For the uninitiated the old admixture I’d go for in description of the 2000’s era of the band would be something like “early Electric Wizard-meets-Bolt Thrower” but today we’re graced with modern bands that are more complete and meaningful comparisons (many of which I’d made last year) such as Hooded Menace, Necros Christos, and Druid Lord. The pure death metal fan who loves a subtle punch of early Celtic Frost in their death/doom metal sound would do well to explore this album and the greater works of this band. Things have shifted (stylistically speaking) just slightly enough that some of Runemagick‘s past comes back into view, such as the very ‘Dawn of the End’ (2007) doomed grooves of “Into the Dragon Star” that’re quickly elevated by the now much more active presence of Jonas Blom who’d guested on the previous album and actually served as the drummer on ‘The Supreme Force of Eternity’. But this isn’t an album about stylistic callbacks, rather a critical ear taken to every element of ‘Evoked From Abysmal Sleep’ and improved. ‘Into Desolate Realms’ is heavier, more detailed, nuanced, better produced, more varietal, and generally pulls out all of the stops without sounding too eager for a malevolently meandering death/doom record in 2019; It is a fantastic full listen that always seems to lead somewhere within its ranting fusion of forms.
At some point it’d become surreal that I’d set with a feeling of mystified joy listening to a record that should probably be devastating and dissociative. Still I could not shake the feeling that I was being lead towards a darkness I would happily peer into for an eternity, like a zealot finally about to meet his creator at a bottom of a bloody spiked pit I remain excited for the death and beyond within this revived vision of Runemagick.

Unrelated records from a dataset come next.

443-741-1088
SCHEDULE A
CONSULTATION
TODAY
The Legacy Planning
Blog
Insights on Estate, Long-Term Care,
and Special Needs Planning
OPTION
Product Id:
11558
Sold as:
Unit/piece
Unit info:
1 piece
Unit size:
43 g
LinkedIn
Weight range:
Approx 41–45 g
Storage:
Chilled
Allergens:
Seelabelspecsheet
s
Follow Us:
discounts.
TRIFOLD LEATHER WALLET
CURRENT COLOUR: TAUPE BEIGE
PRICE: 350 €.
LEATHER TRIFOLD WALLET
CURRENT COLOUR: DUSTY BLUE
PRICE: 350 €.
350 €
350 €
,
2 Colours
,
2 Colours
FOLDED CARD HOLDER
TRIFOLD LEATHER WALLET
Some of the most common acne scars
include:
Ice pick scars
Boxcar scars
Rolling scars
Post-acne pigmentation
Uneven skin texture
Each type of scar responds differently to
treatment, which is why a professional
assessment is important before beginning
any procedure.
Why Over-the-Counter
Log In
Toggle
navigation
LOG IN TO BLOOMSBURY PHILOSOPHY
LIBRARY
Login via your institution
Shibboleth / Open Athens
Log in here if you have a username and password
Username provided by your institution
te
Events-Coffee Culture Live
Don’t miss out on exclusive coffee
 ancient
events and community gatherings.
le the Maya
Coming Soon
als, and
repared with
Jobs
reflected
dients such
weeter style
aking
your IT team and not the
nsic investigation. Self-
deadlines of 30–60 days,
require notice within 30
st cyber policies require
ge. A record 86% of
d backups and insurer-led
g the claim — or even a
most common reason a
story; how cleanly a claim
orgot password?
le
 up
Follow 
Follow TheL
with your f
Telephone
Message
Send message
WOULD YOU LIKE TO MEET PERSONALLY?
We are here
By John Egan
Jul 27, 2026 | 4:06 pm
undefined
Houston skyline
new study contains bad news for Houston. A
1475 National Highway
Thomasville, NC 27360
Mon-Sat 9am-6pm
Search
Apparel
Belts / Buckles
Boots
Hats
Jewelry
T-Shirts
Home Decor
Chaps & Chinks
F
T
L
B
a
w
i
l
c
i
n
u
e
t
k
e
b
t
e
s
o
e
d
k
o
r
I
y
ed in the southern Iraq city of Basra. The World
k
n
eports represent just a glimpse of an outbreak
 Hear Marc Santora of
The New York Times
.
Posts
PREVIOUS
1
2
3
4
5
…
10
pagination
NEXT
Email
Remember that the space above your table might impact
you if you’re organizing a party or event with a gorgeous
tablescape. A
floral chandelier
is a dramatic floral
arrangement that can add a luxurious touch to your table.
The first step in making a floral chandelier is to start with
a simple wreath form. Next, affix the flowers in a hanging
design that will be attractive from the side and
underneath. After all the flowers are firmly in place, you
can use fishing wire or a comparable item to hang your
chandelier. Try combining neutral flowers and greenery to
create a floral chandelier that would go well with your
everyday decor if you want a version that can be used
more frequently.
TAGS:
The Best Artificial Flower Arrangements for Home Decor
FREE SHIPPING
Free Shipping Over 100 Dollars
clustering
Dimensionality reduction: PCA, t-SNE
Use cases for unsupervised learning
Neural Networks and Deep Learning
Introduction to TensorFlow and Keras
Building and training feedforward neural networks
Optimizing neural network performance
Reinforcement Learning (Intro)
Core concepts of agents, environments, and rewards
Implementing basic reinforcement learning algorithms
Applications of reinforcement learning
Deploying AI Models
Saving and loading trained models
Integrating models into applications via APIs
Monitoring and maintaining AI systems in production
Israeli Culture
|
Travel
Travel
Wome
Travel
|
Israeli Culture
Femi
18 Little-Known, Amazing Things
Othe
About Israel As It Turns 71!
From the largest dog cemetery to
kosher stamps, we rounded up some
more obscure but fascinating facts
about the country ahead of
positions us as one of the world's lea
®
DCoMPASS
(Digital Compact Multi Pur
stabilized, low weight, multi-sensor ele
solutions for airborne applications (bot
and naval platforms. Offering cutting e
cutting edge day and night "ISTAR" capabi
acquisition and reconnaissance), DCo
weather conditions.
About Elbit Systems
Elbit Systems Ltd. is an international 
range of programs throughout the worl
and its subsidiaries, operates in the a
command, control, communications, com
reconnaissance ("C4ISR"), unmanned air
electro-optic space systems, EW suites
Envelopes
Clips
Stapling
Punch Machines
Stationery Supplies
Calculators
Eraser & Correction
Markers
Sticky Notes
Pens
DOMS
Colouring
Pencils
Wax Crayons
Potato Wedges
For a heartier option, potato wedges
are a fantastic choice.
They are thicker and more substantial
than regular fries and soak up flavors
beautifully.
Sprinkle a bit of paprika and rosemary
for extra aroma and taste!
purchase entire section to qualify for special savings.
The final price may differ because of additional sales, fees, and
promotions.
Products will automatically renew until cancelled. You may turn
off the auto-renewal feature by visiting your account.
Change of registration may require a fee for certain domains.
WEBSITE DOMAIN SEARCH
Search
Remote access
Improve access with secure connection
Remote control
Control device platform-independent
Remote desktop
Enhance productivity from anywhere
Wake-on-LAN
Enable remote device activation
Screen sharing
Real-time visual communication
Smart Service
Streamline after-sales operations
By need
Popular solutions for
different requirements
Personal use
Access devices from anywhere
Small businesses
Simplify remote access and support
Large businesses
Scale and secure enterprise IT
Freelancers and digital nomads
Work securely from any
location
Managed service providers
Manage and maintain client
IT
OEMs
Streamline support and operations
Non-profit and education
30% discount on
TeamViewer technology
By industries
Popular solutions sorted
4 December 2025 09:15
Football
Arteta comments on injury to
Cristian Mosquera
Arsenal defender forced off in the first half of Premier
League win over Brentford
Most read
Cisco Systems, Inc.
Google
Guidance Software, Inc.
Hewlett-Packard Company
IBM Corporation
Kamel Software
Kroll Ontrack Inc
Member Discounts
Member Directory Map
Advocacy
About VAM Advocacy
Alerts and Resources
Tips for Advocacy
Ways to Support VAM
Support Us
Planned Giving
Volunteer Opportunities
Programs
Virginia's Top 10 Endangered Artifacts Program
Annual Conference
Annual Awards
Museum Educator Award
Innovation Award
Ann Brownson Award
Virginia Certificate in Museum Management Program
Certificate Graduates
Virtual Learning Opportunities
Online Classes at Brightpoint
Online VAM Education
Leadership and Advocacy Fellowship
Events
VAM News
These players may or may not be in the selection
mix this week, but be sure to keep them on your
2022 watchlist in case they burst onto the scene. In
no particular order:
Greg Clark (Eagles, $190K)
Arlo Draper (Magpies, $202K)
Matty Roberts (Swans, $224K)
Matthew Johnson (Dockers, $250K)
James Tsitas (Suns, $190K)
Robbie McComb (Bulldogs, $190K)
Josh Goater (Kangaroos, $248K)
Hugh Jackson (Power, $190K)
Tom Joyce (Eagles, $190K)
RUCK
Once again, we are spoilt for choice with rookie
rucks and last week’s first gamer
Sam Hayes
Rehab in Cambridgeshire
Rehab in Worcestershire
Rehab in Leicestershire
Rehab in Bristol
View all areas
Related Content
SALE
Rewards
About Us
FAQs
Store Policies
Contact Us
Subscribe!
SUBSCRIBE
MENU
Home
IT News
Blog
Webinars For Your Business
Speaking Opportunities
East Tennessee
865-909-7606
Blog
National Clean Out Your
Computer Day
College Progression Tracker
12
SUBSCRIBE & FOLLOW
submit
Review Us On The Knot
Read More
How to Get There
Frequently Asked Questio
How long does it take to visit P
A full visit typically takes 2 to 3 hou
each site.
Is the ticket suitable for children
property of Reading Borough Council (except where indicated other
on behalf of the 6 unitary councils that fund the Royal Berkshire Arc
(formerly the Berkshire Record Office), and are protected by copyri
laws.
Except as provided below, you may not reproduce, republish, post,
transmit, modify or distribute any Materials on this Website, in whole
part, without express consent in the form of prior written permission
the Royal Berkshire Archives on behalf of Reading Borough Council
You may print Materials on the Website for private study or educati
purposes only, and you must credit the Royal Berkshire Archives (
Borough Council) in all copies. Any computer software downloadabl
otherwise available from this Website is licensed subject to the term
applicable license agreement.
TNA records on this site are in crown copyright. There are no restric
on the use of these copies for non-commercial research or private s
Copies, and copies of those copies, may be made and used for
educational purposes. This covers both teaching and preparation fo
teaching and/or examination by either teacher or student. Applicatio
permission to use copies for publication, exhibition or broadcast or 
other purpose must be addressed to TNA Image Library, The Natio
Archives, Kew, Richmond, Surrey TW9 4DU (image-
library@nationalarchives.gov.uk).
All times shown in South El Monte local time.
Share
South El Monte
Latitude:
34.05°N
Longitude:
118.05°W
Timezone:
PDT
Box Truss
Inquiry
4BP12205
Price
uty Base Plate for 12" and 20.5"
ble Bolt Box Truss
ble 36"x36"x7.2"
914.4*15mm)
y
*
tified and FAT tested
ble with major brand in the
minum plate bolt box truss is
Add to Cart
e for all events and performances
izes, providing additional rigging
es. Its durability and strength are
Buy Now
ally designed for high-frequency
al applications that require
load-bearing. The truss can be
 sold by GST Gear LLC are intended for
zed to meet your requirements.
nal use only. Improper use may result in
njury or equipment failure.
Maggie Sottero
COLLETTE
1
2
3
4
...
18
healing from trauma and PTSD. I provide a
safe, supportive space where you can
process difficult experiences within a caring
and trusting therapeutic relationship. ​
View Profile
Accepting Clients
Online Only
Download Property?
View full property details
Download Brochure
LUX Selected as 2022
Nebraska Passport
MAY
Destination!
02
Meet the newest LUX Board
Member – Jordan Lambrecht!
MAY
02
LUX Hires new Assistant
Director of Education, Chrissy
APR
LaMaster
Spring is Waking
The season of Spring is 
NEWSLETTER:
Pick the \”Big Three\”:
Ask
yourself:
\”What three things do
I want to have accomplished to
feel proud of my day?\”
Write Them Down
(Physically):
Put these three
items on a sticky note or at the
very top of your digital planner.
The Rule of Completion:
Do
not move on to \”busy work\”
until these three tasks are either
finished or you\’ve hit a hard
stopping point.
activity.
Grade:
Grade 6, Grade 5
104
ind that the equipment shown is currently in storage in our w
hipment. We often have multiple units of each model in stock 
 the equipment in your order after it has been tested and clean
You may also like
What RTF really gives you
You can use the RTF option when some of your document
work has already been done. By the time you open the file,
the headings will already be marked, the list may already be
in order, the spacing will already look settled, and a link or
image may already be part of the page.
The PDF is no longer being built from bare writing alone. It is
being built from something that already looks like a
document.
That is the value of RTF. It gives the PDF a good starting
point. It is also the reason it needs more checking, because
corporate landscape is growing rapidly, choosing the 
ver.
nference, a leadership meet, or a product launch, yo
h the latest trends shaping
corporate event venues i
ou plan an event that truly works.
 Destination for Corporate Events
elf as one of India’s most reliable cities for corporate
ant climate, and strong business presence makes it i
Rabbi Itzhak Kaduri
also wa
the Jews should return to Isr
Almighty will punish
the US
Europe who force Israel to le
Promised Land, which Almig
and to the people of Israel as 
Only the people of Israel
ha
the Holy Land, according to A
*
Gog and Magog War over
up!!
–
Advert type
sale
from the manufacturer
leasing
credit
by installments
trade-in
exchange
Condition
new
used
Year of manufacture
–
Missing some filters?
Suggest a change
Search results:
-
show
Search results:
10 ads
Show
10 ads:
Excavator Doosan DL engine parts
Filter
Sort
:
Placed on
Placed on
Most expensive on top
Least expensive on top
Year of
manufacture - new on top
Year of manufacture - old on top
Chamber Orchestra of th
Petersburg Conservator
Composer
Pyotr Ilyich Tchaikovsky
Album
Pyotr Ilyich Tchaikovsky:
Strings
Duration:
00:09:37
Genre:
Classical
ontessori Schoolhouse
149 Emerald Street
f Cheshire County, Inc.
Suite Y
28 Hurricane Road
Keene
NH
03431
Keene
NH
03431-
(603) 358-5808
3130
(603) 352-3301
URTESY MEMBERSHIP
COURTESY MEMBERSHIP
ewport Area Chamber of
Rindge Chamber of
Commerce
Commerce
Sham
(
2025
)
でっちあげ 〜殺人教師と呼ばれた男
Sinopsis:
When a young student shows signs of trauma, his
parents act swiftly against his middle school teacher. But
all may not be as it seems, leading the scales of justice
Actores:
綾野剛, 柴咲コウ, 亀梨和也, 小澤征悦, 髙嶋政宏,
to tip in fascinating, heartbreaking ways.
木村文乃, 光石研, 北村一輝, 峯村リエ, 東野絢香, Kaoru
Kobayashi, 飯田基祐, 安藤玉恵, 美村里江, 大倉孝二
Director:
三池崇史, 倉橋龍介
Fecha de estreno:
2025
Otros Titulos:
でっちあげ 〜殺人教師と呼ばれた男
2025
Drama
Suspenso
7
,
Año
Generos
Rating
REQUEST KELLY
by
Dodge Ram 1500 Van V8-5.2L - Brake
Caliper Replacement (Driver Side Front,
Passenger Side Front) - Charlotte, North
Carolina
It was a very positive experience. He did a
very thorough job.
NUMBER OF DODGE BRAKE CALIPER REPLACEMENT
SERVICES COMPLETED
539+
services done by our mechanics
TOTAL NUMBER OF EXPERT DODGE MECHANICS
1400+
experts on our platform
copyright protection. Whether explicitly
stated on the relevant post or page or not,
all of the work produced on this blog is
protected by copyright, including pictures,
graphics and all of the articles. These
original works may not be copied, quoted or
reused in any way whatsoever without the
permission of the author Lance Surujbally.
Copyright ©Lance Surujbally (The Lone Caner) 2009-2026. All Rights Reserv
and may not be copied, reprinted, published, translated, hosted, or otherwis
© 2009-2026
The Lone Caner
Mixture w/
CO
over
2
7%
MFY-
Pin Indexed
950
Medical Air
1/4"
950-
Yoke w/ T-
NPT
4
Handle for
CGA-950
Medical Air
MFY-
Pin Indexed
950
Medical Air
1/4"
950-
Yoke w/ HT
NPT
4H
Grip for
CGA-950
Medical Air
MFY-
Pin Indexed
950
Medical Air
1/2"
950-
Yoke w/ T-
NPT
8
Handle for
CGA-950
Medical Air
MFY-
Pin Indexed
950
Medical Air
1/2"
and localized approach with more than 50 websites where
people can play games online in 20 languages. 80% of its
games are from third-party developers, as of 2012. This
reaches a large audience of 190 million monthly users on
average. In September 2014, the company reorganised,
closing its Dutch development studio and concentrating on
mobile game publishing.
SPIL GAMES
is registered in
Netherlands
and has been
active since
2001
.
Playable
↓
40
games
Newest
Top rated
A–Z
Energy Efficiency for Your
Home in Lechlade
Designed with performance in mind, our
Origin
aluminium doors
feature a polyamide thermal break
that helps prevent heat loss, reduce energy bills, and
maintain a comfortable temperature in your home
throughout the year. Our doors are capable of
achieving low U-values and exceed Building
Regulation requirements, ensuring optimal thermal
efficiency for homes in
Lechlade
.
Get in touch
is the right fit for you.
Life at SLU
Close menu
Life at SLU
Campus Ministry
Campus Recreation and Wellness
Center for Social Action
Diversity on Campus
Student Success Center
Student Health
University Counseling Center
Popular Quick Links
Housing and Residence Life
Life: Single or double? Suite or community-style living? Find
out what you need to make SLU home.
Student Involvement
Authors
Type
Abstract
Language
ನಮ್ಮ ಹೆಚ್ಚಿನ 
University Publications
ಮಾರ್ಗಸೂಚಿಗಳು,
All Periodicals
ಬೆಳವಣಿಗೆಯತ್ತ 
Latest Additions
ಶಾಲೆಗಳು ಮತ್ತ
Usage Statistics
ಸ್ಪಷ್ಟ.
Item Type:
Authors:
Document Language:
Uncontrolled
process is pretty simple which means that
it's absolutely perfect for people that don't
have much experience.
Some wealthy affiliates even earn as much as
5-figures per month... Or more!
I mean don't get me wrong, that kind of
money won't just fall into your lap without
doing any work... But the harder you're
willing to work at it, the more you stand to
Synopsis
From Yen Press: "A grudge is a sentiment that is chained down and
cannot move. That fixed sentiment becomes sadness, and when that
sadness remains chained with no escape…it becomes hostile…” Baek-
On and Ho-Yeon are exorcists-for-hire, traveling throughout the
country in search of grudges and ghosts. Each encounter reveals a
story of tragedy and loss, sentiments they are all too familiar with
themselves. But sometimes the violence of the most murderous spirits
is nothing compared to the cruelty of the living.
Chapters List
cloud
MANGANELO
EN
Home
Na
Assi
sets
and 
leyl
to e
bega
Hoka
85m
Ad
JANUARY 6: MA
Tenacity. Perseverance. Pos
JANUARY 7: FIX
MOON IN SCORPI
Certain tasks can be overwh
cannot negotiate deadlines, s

So, it’d take some time to accept my position as a fan in the throes of satiation and develop any real qualms with ‘Into Desolate Realms’, it couldn’t be forced and ultimately the only thought I’d had was that the CD version didn’t need those additional tracks from the most recent EP, it’d have been solid enough at 49 minutes. That said, I felt like “Wolves of Nocturnal Light” made for an incredible closer for the full listen so I could easily invalidate that criticism in the same breath; If anything that track alone is a reminder of everything Runemagick does so well while touching upon some of their earliest ‘blackened Bolt Thrower-isms’ along its 12+ minute reign. At the risk of droning on like too much of an overzealous fan I can reign it in long enough to suggest that this is one of the finer death/doom records of the year while giving ‘Into Desolate Realms’ one of my higher recommendations of 2019. Highest recommendation. For preview purposes I’d suggest the title track (“Into Desolate Realms”) is an immediate and hard-hitting piece that showcases the amount of refinement and growth beyond the prior record and the doom metal refrains on “In The Sign Of The Dragon Star” served as one of many big hooks that’d pulled me back in for countless spins.